Among the records that follow, set down only the lines from the one containing "left_click(716, 231)" to the one containing "left_click(725, 240)", both included, exactly.

[SOURCE MATERIAL Boundary: Start]

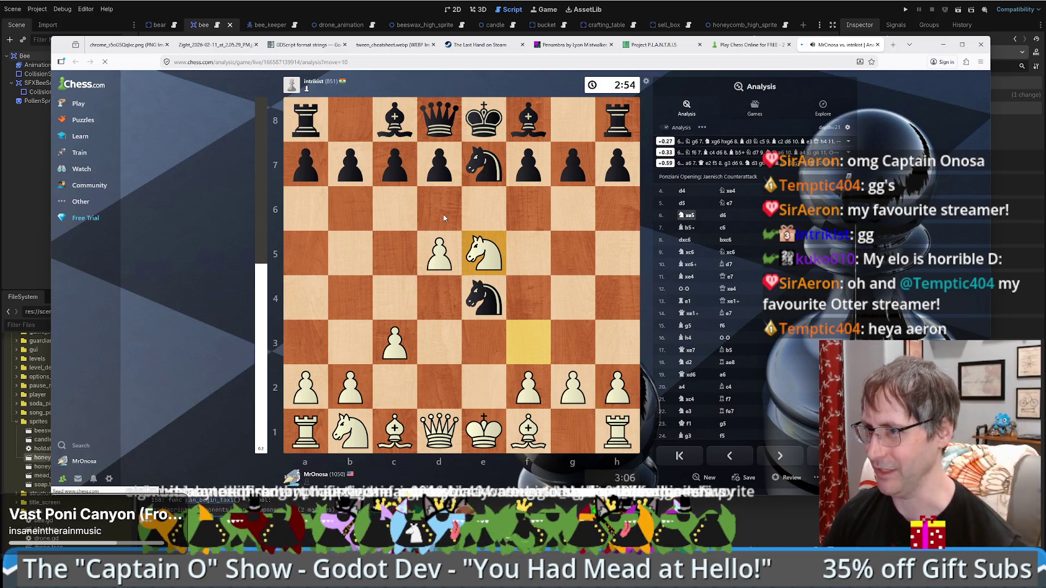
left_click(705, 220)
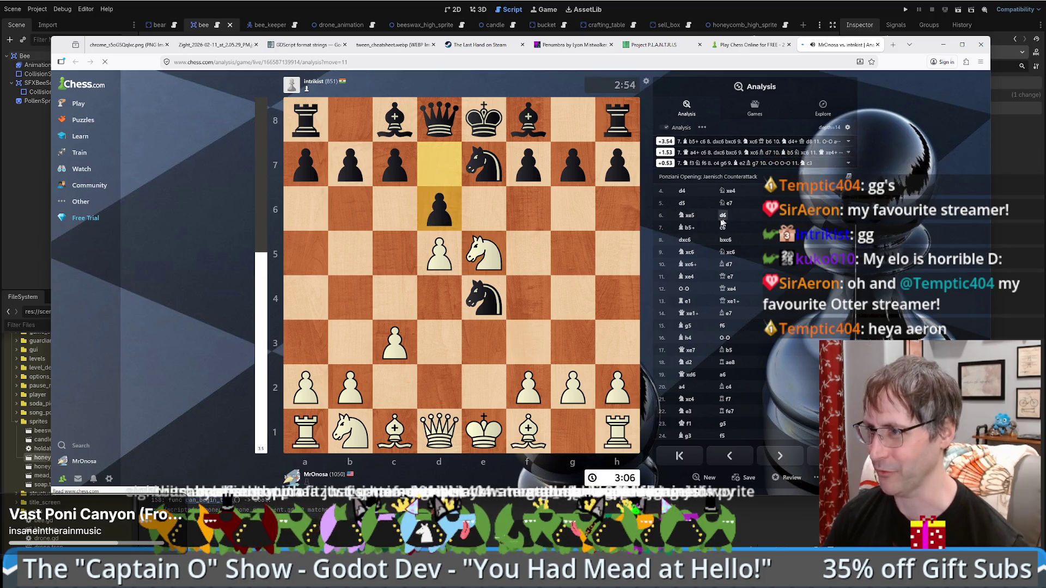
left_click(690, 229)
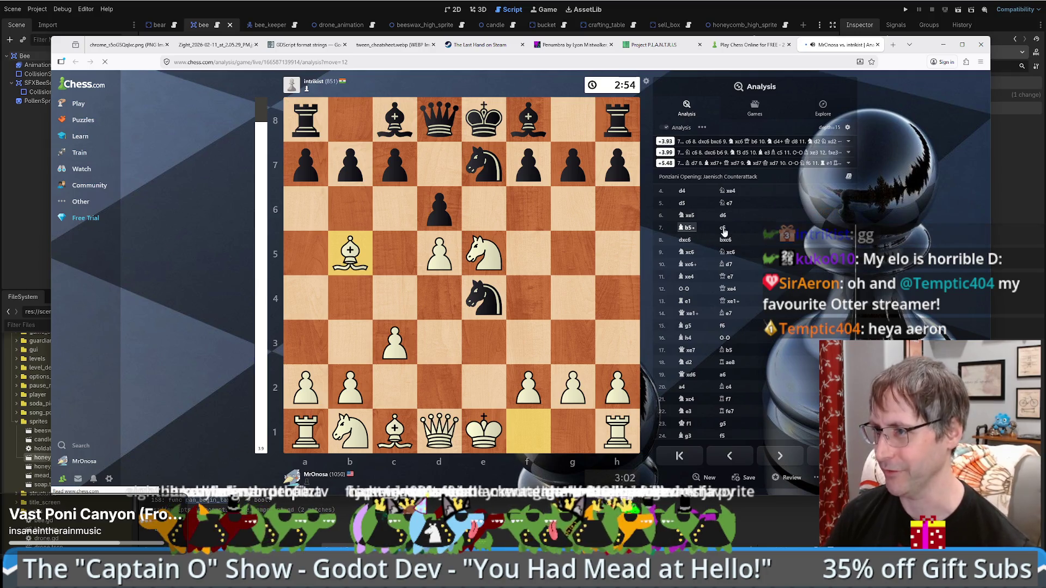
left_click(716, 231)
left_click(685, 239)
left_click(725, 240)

[SOURCE MATERIAL Boundary: End]
[SOURCE MATERIAL Boundary: Start]

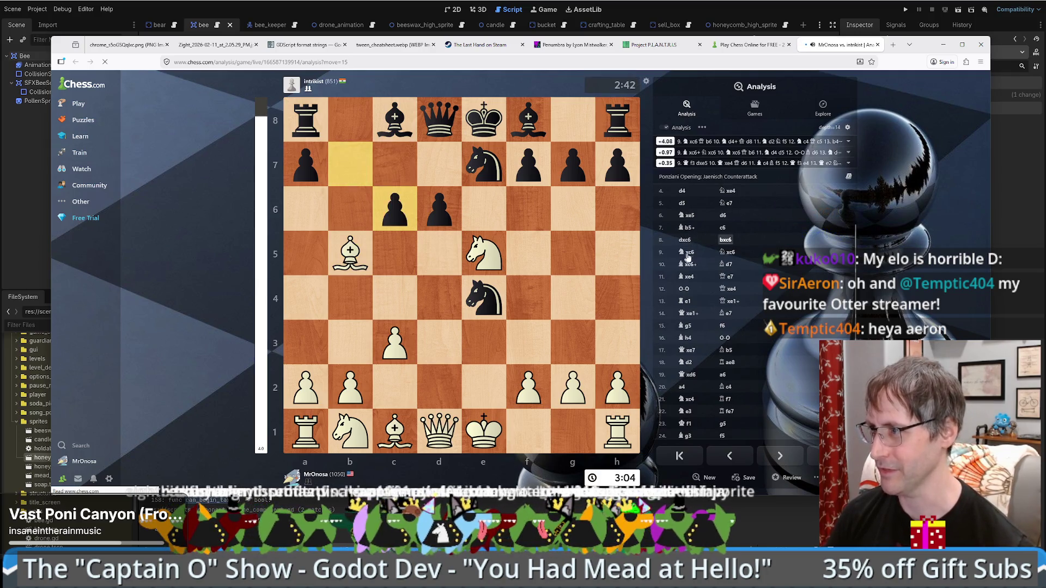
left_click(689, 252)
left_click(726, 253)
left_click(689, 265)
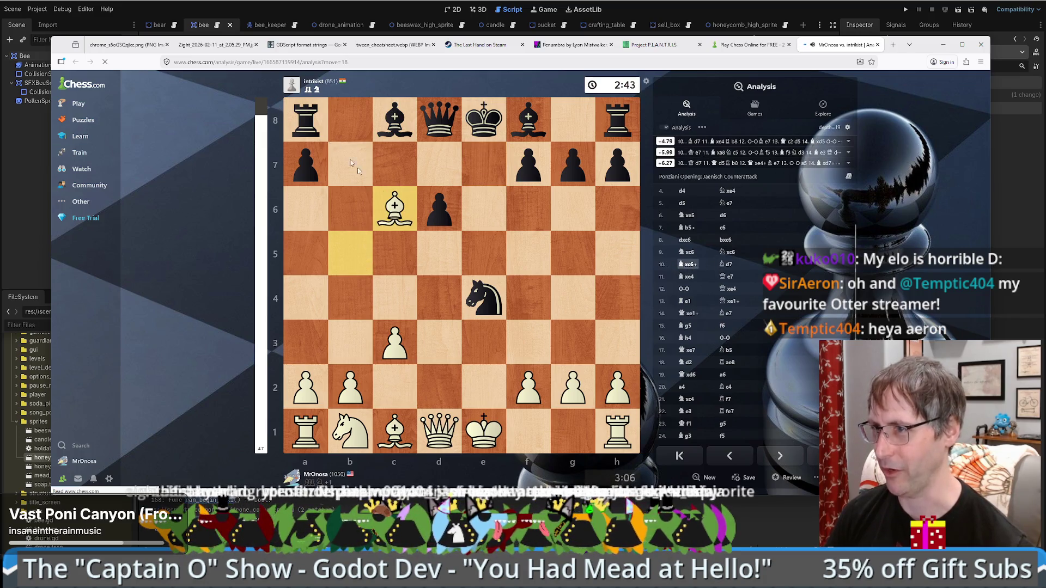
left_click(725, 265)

[SOURCE MATERIAL Boundary: End]

◆ **RESULT FOR THIS EXERCISE**
left_click(716, 231)
left_click(685, 239)
left_click(725, 240)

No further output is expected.